I think that's a really interesting question, which ties in with questions I had about "Asian-American" literature and that are being raised by others. What makes Asian-American literature? Is it enough to be about Asian-Americans? Does it have to be be written by Asian-Americans?

In one of my other classes we read Famous All Over Town, by Danny Santiago. It deals with a Mexican-American/Chicano/Latino family from East L.A. and other issues of race. Like most of the American public at the time of the book's release, my class praised the book highly for various reasons. I laughed at the time, because I knew the "secret"--Danny Santiago is not a real person. Danny Santiago is actually Dan James, a rich, old, white man from Kansas who was blacklisted in the McCarthy era.

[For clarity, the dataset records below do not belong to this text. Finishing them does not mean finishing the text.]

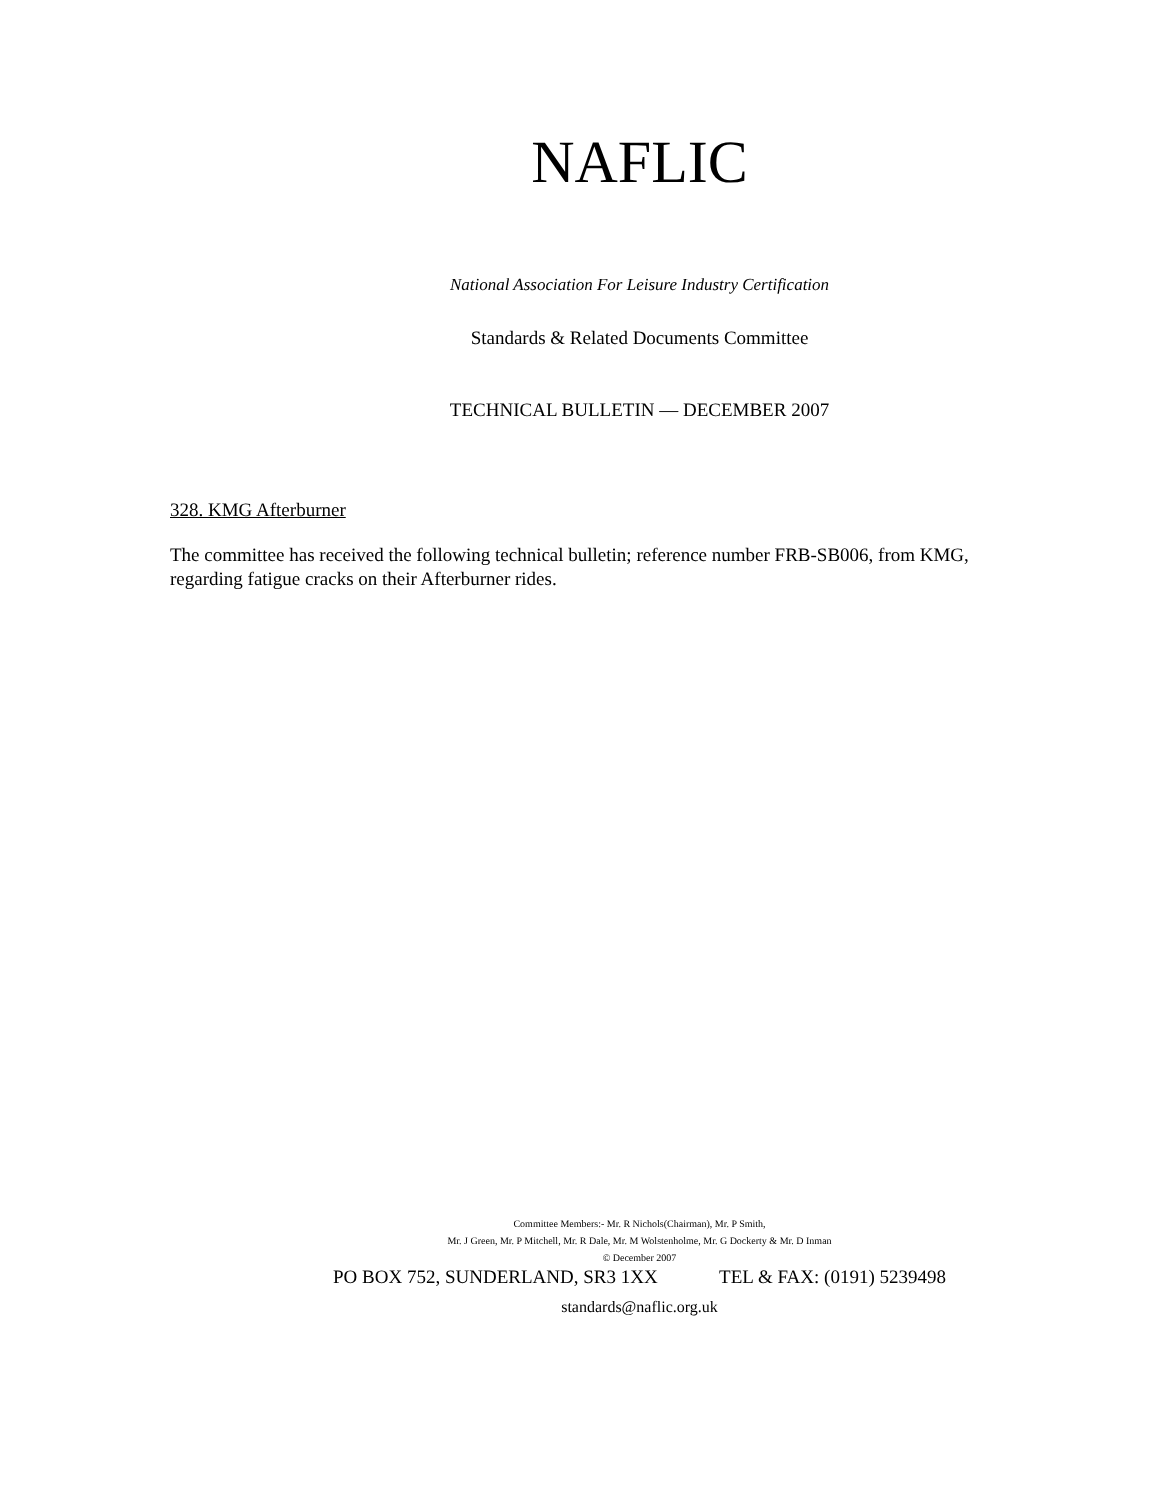NAFLIC
National Association For Leisure Industry Certification
Standards & Related Documents Committee
TECHNICAL BULLETIN — DECEMBER 2007
328. KMG Afterburner
The committee has received the following technical bulletin; reference number FRB-SB006, from KMG, regarding fatigue cracks on their Afterburner rides.
Committee Members:- Mr. R Nichols(Chairman), Mr. P Smith,
Mr. J Green, Mr. P Mitchell, Mr. R Dale, Mr. M Wolstenholme, Mr. G Dockerty & Mr. D Inman
© December 2007
PO BOX 752, SUNDERLAND, SR3 1XX TEL & FAX: (0191) 5239498
standards@naflic.org.uk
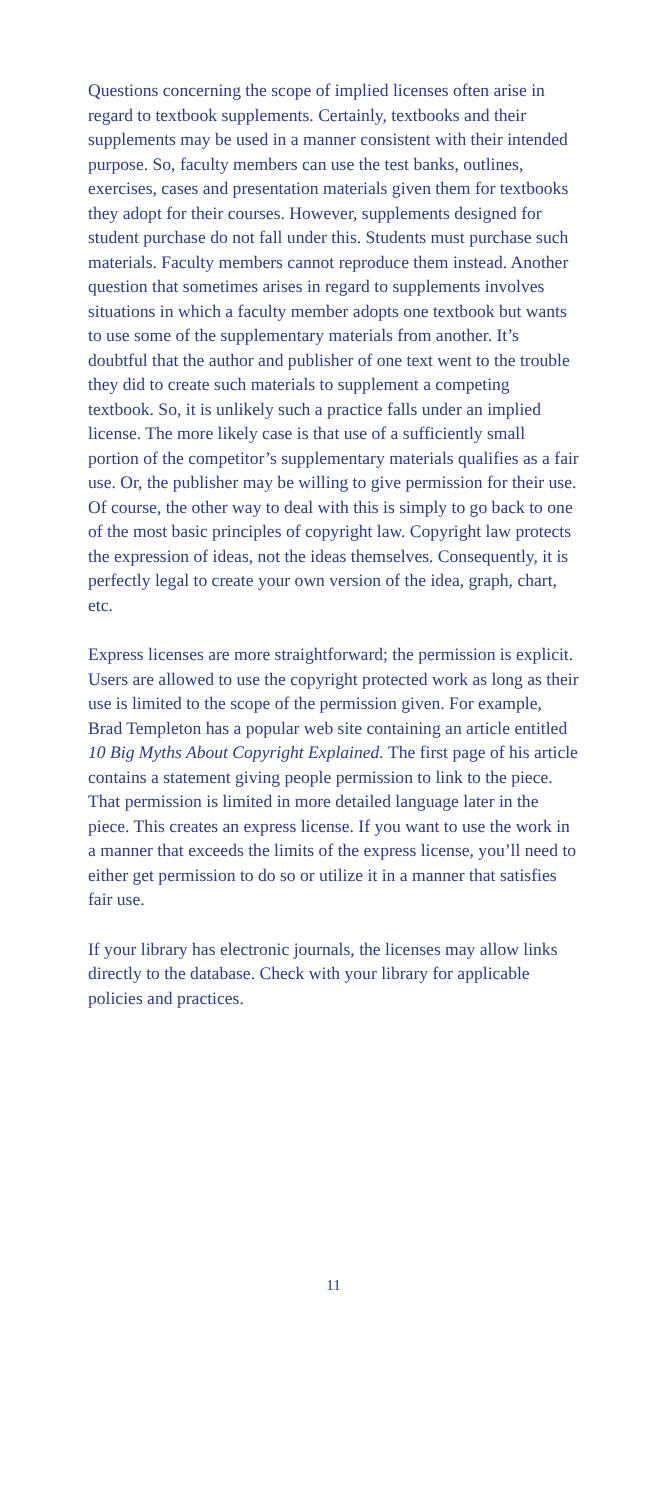Questions concerning the scope of implied licenses often arise in regard to textbook supplements. Certainly, textbooks and their supplements may be used in a manner consistent with their intended purpose. So, faculty members can use the test banks, outlines, exercises, cases and presentation materials given them for textbooks they adopt for their courses. However, supplements designed for student purchase do not fall under this. Students must purchase such materials. Faculty members cannot reproduce them instead. Another question that sometimes arises in regard to supplements involves situations in which a faculty member adopts one textbook but wants to use some of the supplementary materials from another. It’s doubtful that the author and publisher of one text went to the trouble they did to create such materials to supplement a competing textbook. So, it is unlikely such a practice falls under an implied license. The more likely case is that use of a sufficiently small portion of the competitor’s supplementary materials qualifies as a fair use. Or, the publisher may be willing to give permission for their use. Of course, the other way to deal with this is simply to go back to one of the most basic principles of copyright law. Copyright law protects the expression of ideas, not the ideas themselves. Consequently, it is perfectly legal to create your own version of the idea, graph, chart, etc.
Express licenses are more straightforward; the permission is explicit. Users are allowed to use the copyright protected work as long as their use is limited to the scope of the permission given. For example, Brad Templeton has a popular web site containing an article entitled 10 Big Myths About Copyright Explained. The first page of his article contains a statement giving people permission to link to the piece. That permission is limited in more detailed language later in the piece. This creates an express license. If you want to use the work in a manner that exceeds the limits of the express license, you’ll need to either get permission to do so or utilize it in a manner that satisfies fair use.
If your library has electronic journals, the licenses may allow links directly to the database. Check with your library for applicable policies and practices.
11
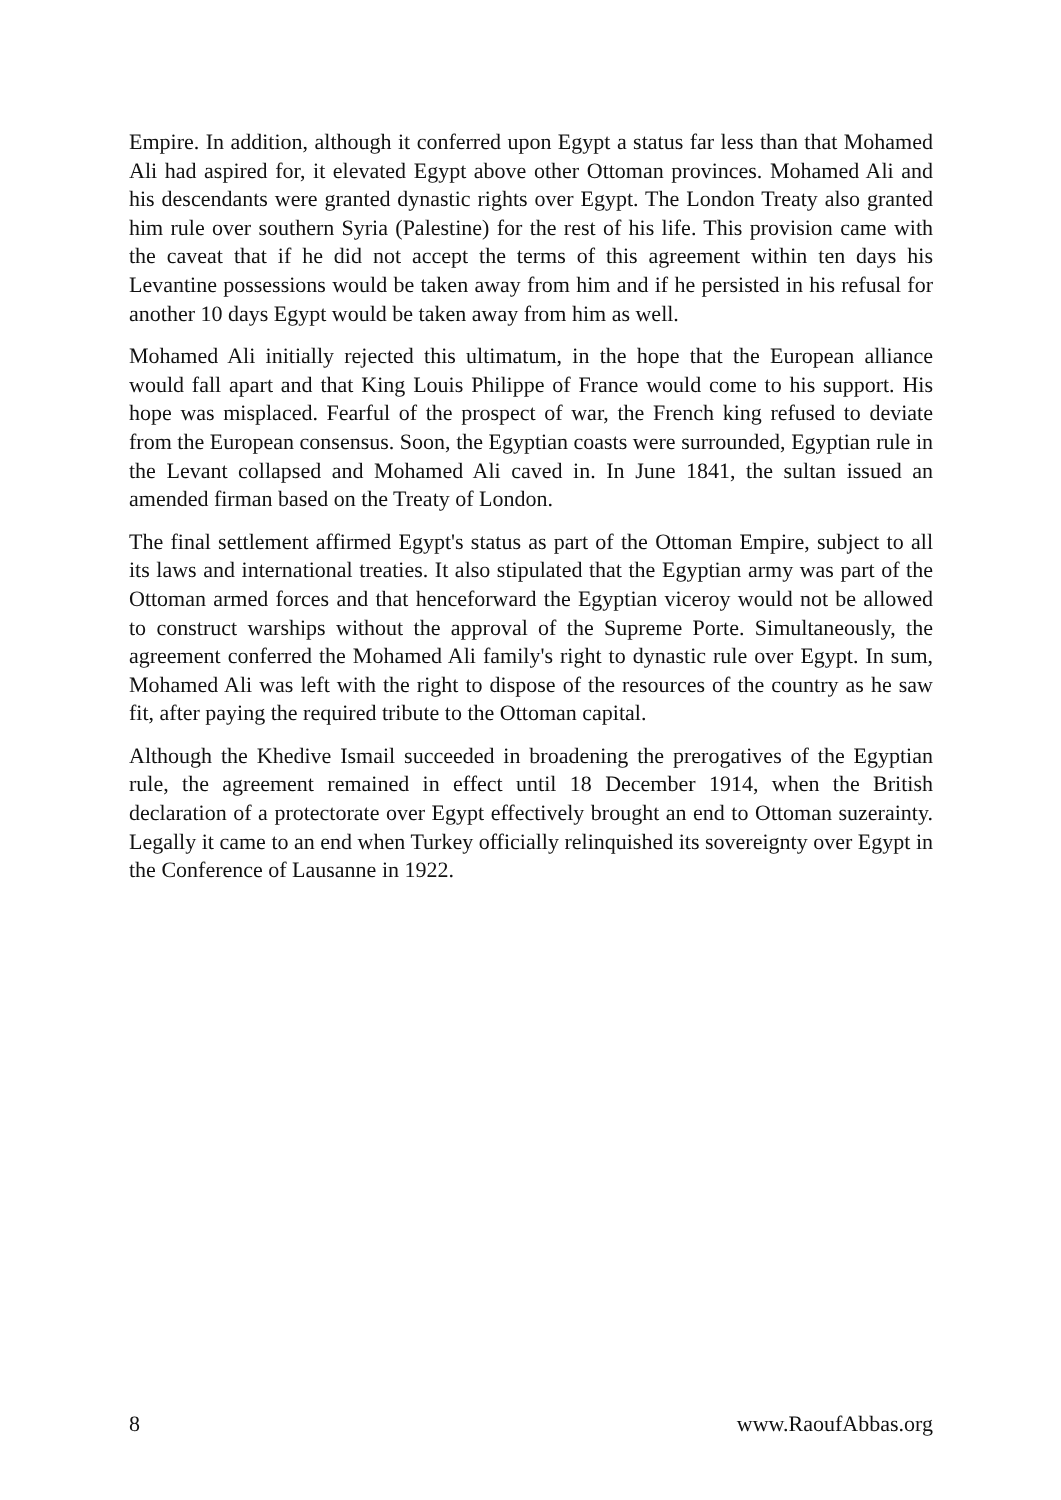Empire. In addition, although it conferred upon Egypt a status far less than that Mohamed Ali had aspired for, it elevated Egypt above other Ottoman provinces. Mohamed Ali and his descendants were granted dynastic rights over Egypt. The London Treaty also granted him rule over southern Syria (Palestine) for the rest of his life. This provision came with the caveat that if he did not accept the terms of this agreement within ten days his Levantine possessions would be taken away from him and if he persisted in his refusal for another 10 days Egypt would be taken away from him as well.
Mohamed Ali initially rejected this ultimatum, in the hope that the European alliance would fall apart and that King Louis Philippe of France would come to his support. His hope was misplaced. Fearful of the prospect of war, the French king refused to deviate from the European consensus. Soon, the Egyptian coasts were surrounded, Egyptian rule in the Levant collapsed and Mohamed Ali caved in. In June 1841, the sultan issued an amended firman based on the Treaty of London.
The final settlement affirmed Egypt's status as part of the Ottoman Empire, subject to all its laws and international treaties. It also stipulated that the Egyptian army was part of the Ottoman armed forces and that henceforward the Egyptian viceroy would not be allowed to construct warships without the approval of the Supreme Porte. Simultaneously, the agreement conferred the Mohamed Ali family's right to dynastic rule over Egypt. In sum, Mohamed Ali was left with the right to dispose of the resources of the country as he saw fit, after paying the required tribute to the Ottoman capital.
Although the Khedive Ismail succeeded in broadening the prerogatives of the Egyptian rule, the agreement remained in effect until 18 December 1914, when the British declaration of a protectorate over Egypt effectively brought an end to Ottoman suzerainty. Legally it came to an end when Turkey officially relinquished its sovereignty over Egypt in the Conference of Lausanne in 1922.
8 www.RaoufAbbas.org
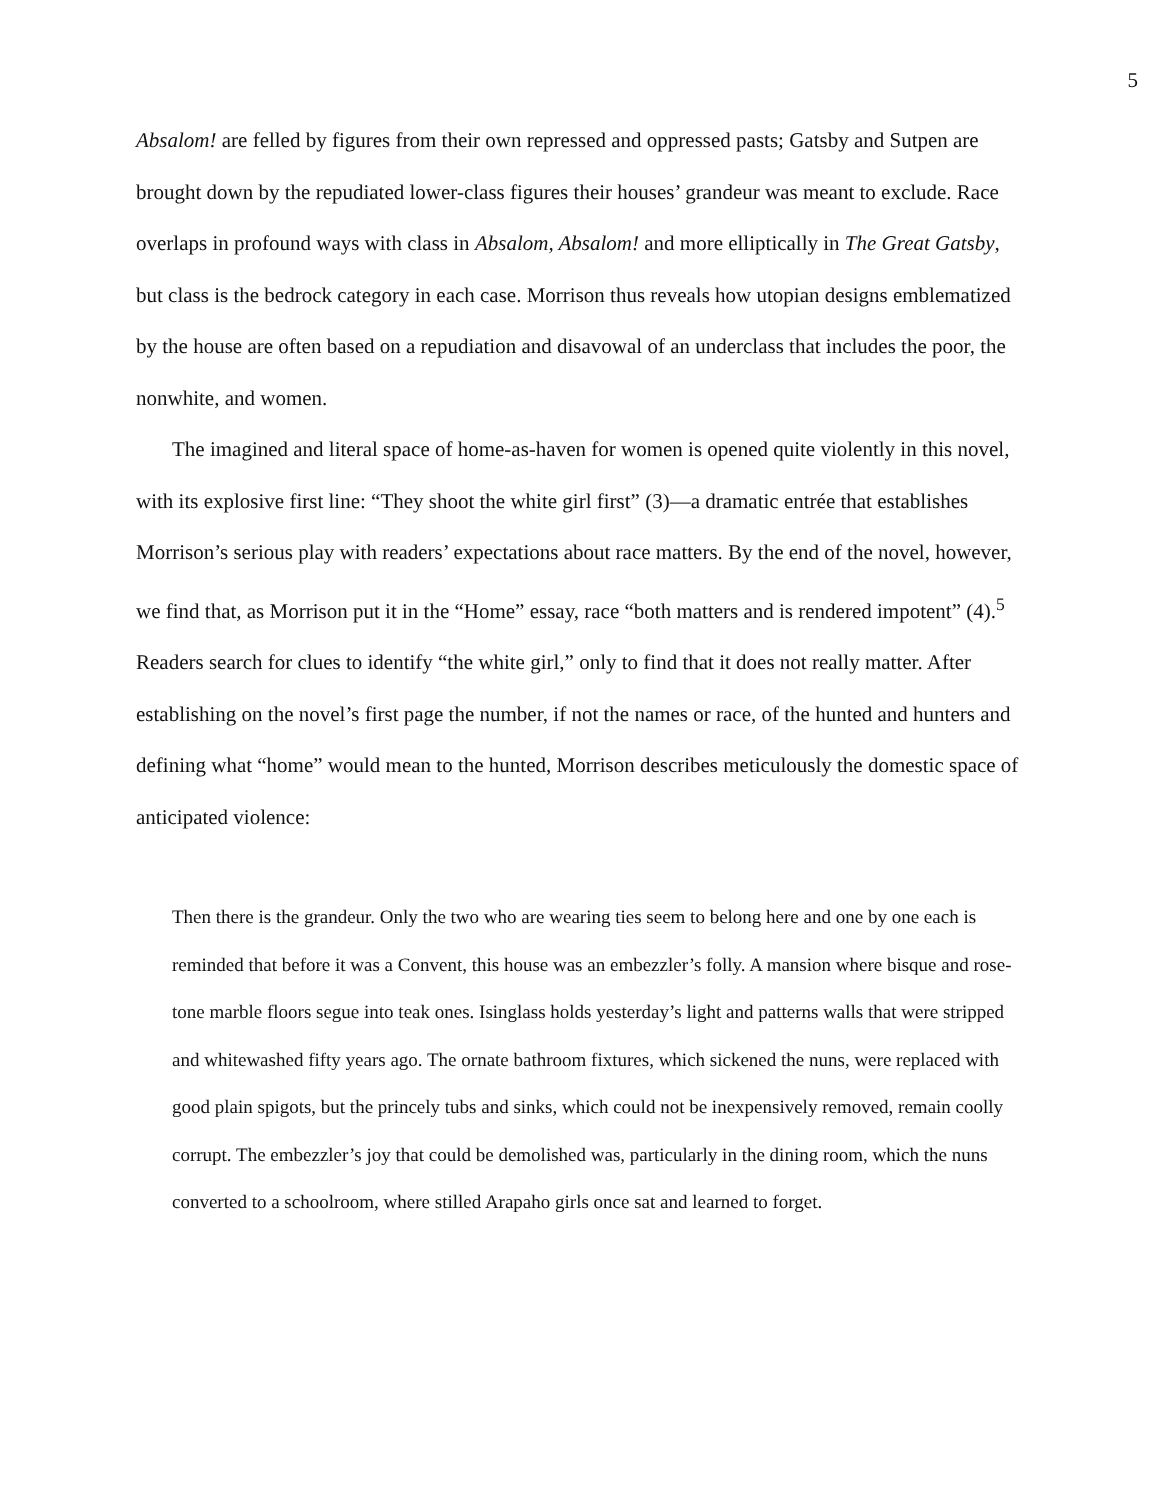5
Absalom! are felled by figures from their own repressed and oppressed pasts; Gatsby and Sutpen are brought down by the repudiated lower-class figures their houses’ grandeur was meant to exclude. Race overlaps in profound ways with class in Absalom, Absalom! and more elliptically in The Great Gatsby, but class is the bedrock category in each case. Morrison thus reveals how utopian designs emblematized by the house are often based on a repudiation and disavowal of an underclass that includes the poor, the nonwhite, and women.
The imagined and literal space of home-as-haven for women is opened quite violently in this novel, with its explosive first line: “They shoot the white girl first” (3)—a dramatic entrée that establishes Morrison’s serious play with readers’ expectations about race matters. By the end of the novel, however, we find that, as Morrison put it in the “Home” essay, race “both matters and is rendered impotent” (4).<sup>5</sup> Readers search for clues to identify “the white girl,” only to find that it does not really matter. After establishing on the novel’s first page the number, if not the names or race, of the hunted and hunters and defining what “home” would mean to the hunted, Morrison describes meticulously the domestic space of anticipated violence:
Then there is the grandeur. Only the two who are wearing ties seem to belong here and one by one each is reminded that before it was a Convent, this house was an embezzler’s folly. A mansion where bisque and rose-tone marble floors segue into teak ones. Isinglass holds yesterday’s light and patterns walls that were stripped and whitewashed fifty years ago. The ornate bathroom fixtures, which sickened the nuns, were replaced with good plain spigots, but the princely tubs and sinks, which could not be inexpensively removed, remain coolly corrupt. The embezzler’s joy that could be demolished was, particularly in the dining room, which the nuns converted to a schoolroom, where stilled Arapaho girls once sat and learned to forget.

The response once people found out was violent. People were outraged that someone should appropriate a story that wasn't theirs and pretend that it was. They were outraged not so much about what was written--the "truth" of which they left unquestioned--but by who had written it.

Which got me to thinking about some of the same issues you've mentioned. Yes, even if Dan James had spent extensive amounts of time with families in a community like the one he wrote about, does that make his novel "legitimate"? Then I wondered cynically, "Well, if it had really been written by a poor Chicano teenager, would anyone have published it?" And then, "Does it matter that James picked this particular story to write, when he could just as easily have written a book about white people? Or is there some exotic value to a book about minorities?"

I remember thinking something along those lines when friends (non-Asian friends) raved about Memoirs of a Geisha. I remember thinking that yes, the author did a lot of research and spent a lot of time talking to the right people, but something still bothered me about the book. With enough time and experience, I figured out what it was: I didn't like the book because I felt like it exoticized the subject material. It felt, to put it in crass terms, that the author was writing what a "white" audience wanted to hear about this exotic "other."

I'm also not sure where I'm going with this. I guess a lot of it was just thoughts I had about "ethnic" literature, and what it means when we classify books or works as "Asian-American." While most of the things we read were distinctly Asian-American in content or subject, there were some that were distinctly not what we might consider "canon" topics of discussion. The poems I did my presentation on, for example, were not explicitly what most people would consider "Asian-American" literature, and I wanted to know what people thought about what that meant.

Your point about Snow Falling on Cedars is interesting, though. I'm not sure who else reading this has read it. I read it a long time ago, along with my grandmother, and after we'd read it we talked about it, and I talked about it with my parents. I can hardly remember the content of the book, but I do remember not liking it very much. I'm not sure why anymore, and I'd probably have to read it again. I think, though, that I was probably, to some extent, prejudiced against how the experience was being presented, because I knew the author was not Japanese-American.